- _Parts of the exercise_:
**a.** Answer the following questions using the forum post about the runtime error:
(i) Which command did the poster run?
(ii) Into which directory was the intermediate checkpoint being saved?
(iii) On which line of accelerate_base_trainer.py is the call self.save(directory)?
**b.** Decide whether each statement below agrees with the forum post about the runtime error, and support each decision with the deciding words from the post:
(i) The poster was running examples from the official GitHub repository.
(ii) The intermediate checkpoint was being saved into ckpts/checkpoint_500.
(iii) The save method in accelerate_base_trainer.py calls self.accelerator.save_state.
**c.** Extend the forum post about the runtime error beyond its final line.

Hi I'm running the examples provided in the official github repo.
I just simply run the command "python ilql_sentiments_t5.py"

However, I encountered into a runtime error

[RANK 0] Saving intermediate optimizer & model checkpoint into ckpts/checkpoint_1000
Traceback (most recent call last):
File "/home/user/workspace/trlx/examples/ilql_sentiments_t5.py", line 140, in
main()
File "/home/user/workspace/trlx/examples/ilql_sentiments_t5.py", line 130, in main
trlx.train(
File "/home/user/workspace/trlx/trlx/trlx.py", line 142, in train
trainer.learn()
File "/home/user/workspace/trlx/trlx/trainer/accelerate_base_trainer.py", line 598, in learn
self.save(directory)
File "/home/user/workspace/trlx/trlx/trainer/accelerate_base_trainer.py", line 312, in save
self.accelerator.save_state(dst_dir, **kwargs)

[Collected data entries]
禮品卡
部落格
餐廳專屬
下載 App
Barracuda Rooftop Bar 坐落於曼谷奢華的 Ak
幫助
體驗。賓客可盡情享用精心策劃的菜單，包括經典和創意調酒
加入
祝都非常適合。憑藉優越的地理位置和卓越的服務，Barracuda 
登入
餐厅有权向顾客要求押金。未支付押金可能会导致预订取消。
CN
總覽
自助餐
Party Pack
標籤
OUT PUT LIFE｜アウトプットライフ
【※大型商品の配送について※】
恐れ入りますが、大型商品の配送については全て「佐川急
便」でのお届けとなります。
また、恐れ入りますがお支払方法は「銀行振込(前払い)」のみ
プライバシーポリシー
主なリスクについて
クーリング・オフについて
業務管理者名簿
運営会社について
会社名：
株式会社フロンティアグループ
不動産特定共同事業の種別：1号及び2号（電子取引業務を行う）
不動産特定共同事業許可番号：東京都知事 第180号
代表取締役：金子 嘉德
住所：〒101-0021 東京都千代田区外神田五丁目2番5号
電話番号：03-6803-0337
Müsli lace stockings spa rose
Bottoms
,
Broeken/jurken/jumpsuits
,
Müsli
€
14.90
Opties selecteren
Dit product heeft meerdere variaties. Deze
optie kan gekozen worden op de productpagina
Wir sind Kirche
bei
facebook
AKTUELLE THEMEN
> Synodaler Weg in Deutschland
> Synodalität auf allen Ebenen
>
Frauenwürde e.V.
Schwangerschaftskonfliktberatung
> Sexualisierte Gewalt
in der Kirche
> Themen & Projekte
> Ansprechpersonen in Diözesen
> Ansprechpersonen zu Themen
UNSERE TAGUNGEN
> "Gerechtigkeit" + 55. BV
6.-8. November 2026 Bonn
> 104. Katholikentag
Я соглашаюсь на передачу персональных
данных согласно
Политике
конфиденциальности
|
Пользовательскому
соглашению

- _List of answers_:
**a.**
(i) python ilql_sentiments_t5.py
(ii) ckpts/checkpoint_1000
(iii) Line 598

**b.**
(i) Yes: "Hi I'm running the examples provided in the official github repo."
(ii) No: "Saving intermediate optimizer & model checkpoint into ckpts/checkpoint_1000"
(iii) Yes: "self.accelerator.save_state(dst_dir, **kwargs)"

**c.**
File "/home/user/anaconda3/envs/trlx/lib/python3.9/site-packages/accelerate/accelerator.py", line 2708, in save_state
save_location = save_accelerator_state(
File "/home/user/anaconda3/envs/trlx/lib/python3.9/site-packages/accelerate/checkpointing.py", line 99, in save_accelerator_state
save(state, output_model_file, save_on_each_node=save_on_each_node, safe_serialization=safe_serialization)
File "/home/user/anaconda3/envs/trlx/lib/python3.9/site-packages/accelerate/utils/other.py", line 181, in save
save_func(obj, f)
File "/home/user/anaconda3/envs/trlx/lib/python3.9/site-packages/safetensors/torch.py", line 281, in save_file
serialize_file(_flatten(tensors), filename, metadata=metadata)
File "/home/user/anaconda3/envs/trlx/lib/python3.9/site-packages/safetensors/torch.py", line 467, in _flatten
raise RuntimeError(
RuntimeError:
Some tensors share memory, this will lead to duplicate memory on disk and potential differences when loading them again: [{'base_model.lm_head.weight', 'base_model.shared.weight', 'base_model.decoder.embed_tokens.weight', 'base_model.encoder.embed_tokens.weight'}].
A potential way to correctly save your model is to use save_model.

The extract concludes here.